■ **Job item**: The word to look for is "Technology". Report every line of the entries below that has it.

■ **Task inputs**:

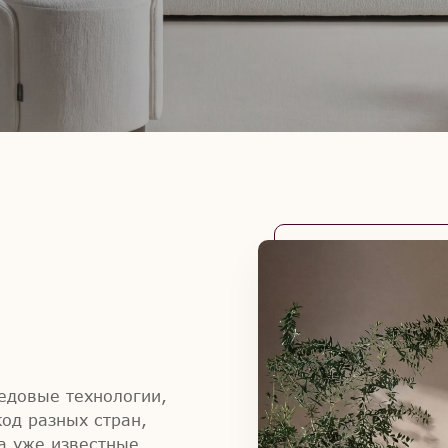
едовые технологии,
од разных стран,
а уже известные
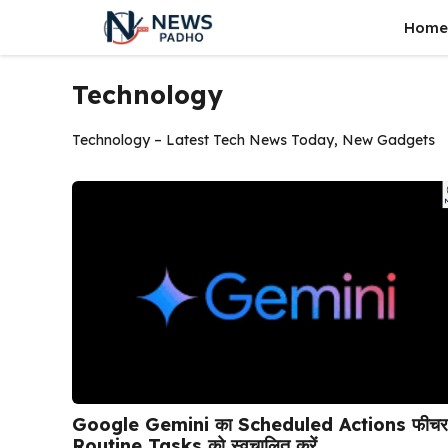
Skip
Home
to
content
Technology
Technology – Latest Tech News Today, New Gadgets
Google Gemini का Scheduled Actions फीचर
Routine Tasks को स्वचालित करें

* * *

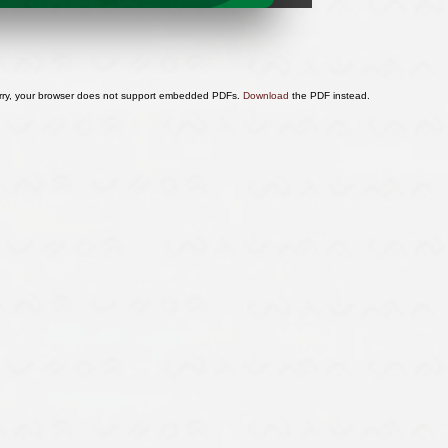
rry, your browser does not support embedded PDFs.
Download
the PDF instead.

■ **Result of this task**:
Technology
Technology – Latest Tech News Today, New Gadgets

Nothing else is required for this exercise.